常秀瑶得宠,且大有一枝独秀之势,这让傅贵妃与安良媛颇为忌惮。
“娘娘,那个常秀瑶一进宫就这样得宠,嫔妾实在担心。”安良媛面露担忧之色。
“还用得着你说!本宫看了司寝房近来的记档,她一人侍寝的次数比所有人加起来还要多。”傅贵妃似笑非笑道,“皇后可真会选人啊,那日本宫在御花园碰着了她。不看不知道,一看着实惊了一跳。”
“娘娘此话何意?”
“那个常容华,长得有几分像胡惠妃呢。”傅贵妃冷笑一声,“难怪皇上会这样宠她了。”
“那娘娘更应该想个法子,不能让她再这么风光下去了!”安良媛急道。
她早就听说过惠妃当年是如何宠冠后宫,连傅贵妃都要黯然失色。这常容华长得貌似惠妃,那还得了!
“本宫能有什么办法?”傅贵妃媚声道,“她自己一个人住菱华阁,平日间除了皇后都不与别人往来,想要动些手脚都不能!”
“娘娘,那可怎么办?如果任由她这么得宠下去,皇后那边岂不是越发得意,若他日再诞下皇子...”安良媛欲言又止,仔细观察着傅贵妃的神色。
“哼,皇后想得倒美!”傅贵妃啐了一口,“本宫可以想办法阻止皇上去她宫里,但至多也就一两日。
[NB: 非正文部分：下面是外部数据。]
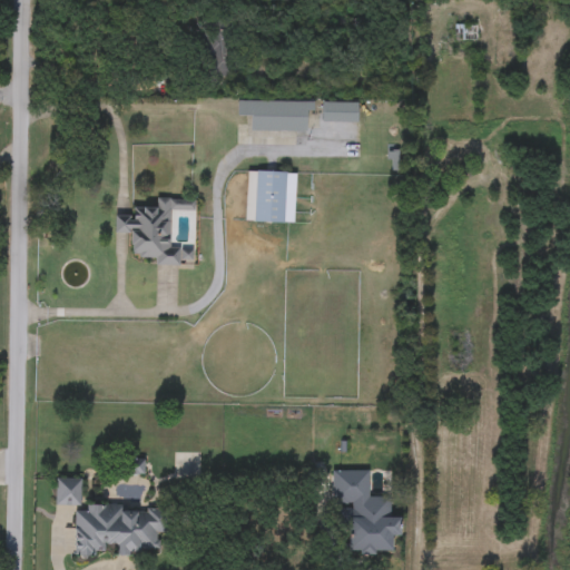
[(477,25),(477,41),(454,41),(454,25),(477,25)]
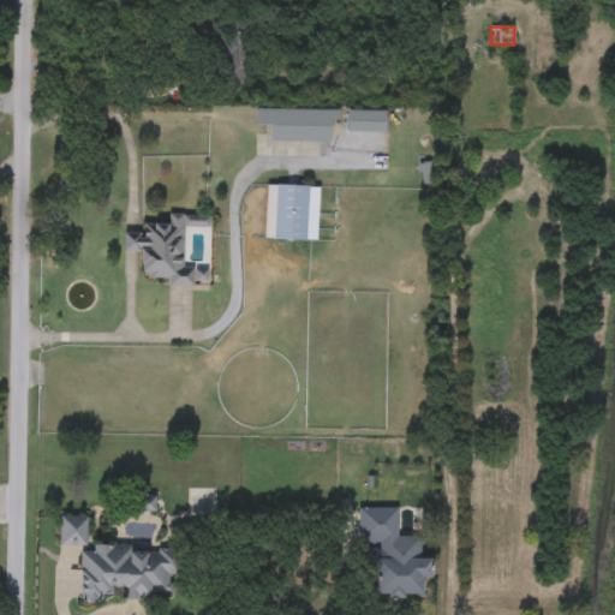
[(256,126),(257,108),(336,112),(335,142),(264,141),(266,126),(256,126)]
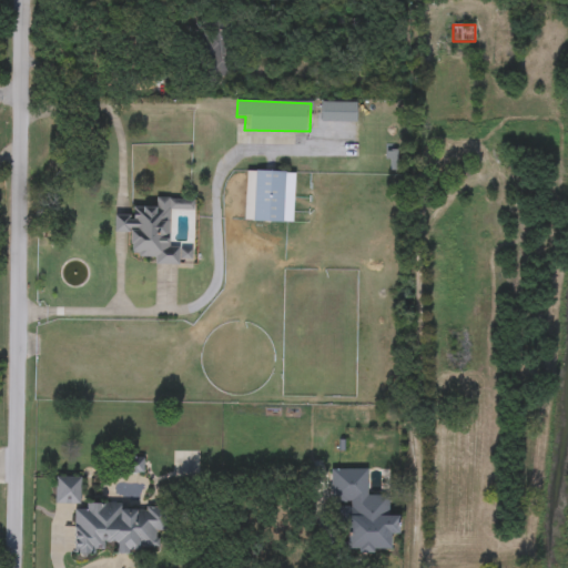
[(356,103),(356,122),(321,122),(321,103),(356,103)]
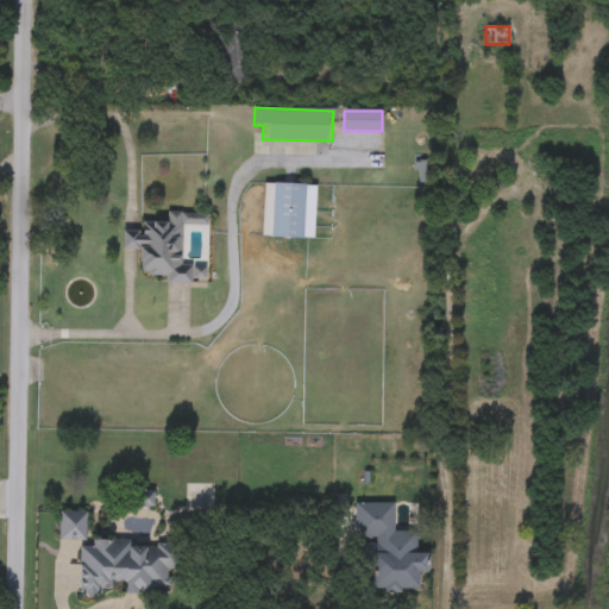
[(262,237),(263,183),(315,184),(314,238),(262,237)]
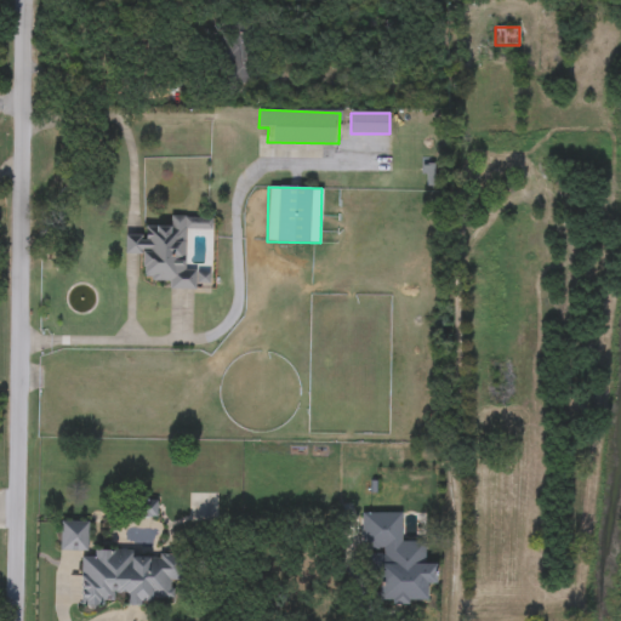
[(211,217),(211,233),(189,233),(189,263),(208,263),(208,289),(170,289),(170,281),(143,281),(143,255),(130,255),(126,255),(126,235),(130,235),(144,235),(144,227),(171,227),(171,217),(211,217)]
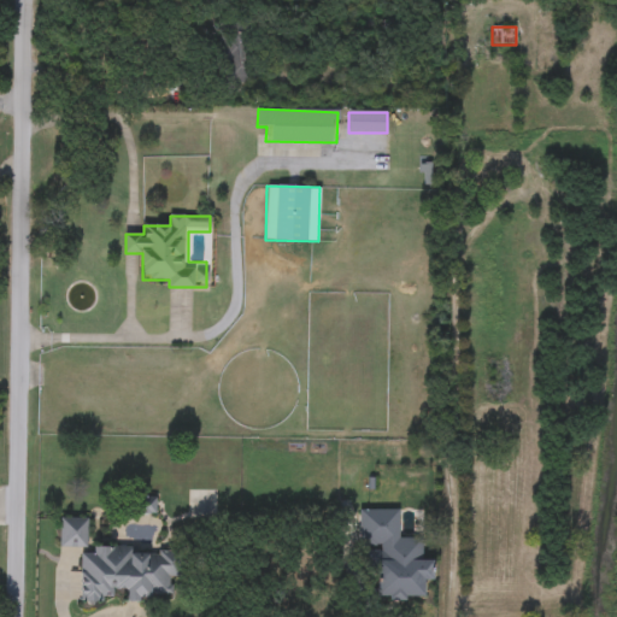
[(399,538),(422,538),(422,559),(434,559),(434,581),(425,581),(425,600),(366,600),(365,510),(398,509),(399,538)]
往后该如何赢回皇上的欢心,就要看妹妹你的本事了!”
“嫔妾多谢娘娘抬爱!”安良媛起身施礼道,“妹妹这两日定想出妙计来重夺皇上欢心,决不让常容华这么风光下去!”
隔日,景胤又抽了常容华的名笺。
“容华,皇上今天还是选了您侍寝!”夏琼一边为常容华梳妆,一边笑道。
“知道了,又不是什么稀奇事,值得这样大惊小怪吗?”常容华嗔怪道,“我今日如此得宠,自己也没有想到。”
“小主您国色天姿,又蕙质兰心,自然得圣宠。”夏琼奉迎道,“不像那个安良媛,只会靠唱歌跳舞哄皇上一时高兴。”
“她那样的出身,拿什么跟我比。”常容华啐了一口,“一个歌舞伎,也配做良媛!”
“小主,这支鸿雁衔枝坠珠金步摇真好看,皇上赏的就是不一样。”夏琼对着镜子比了比。
“你的眼皮子可真浅!这么一支步摇就乐不可支了?”常容华对着镜中的自己微微一笑,“将来我要爬上主位娘娘的位分,直到封宸妃为止。”
“小主志向高远,奴婢拜服!”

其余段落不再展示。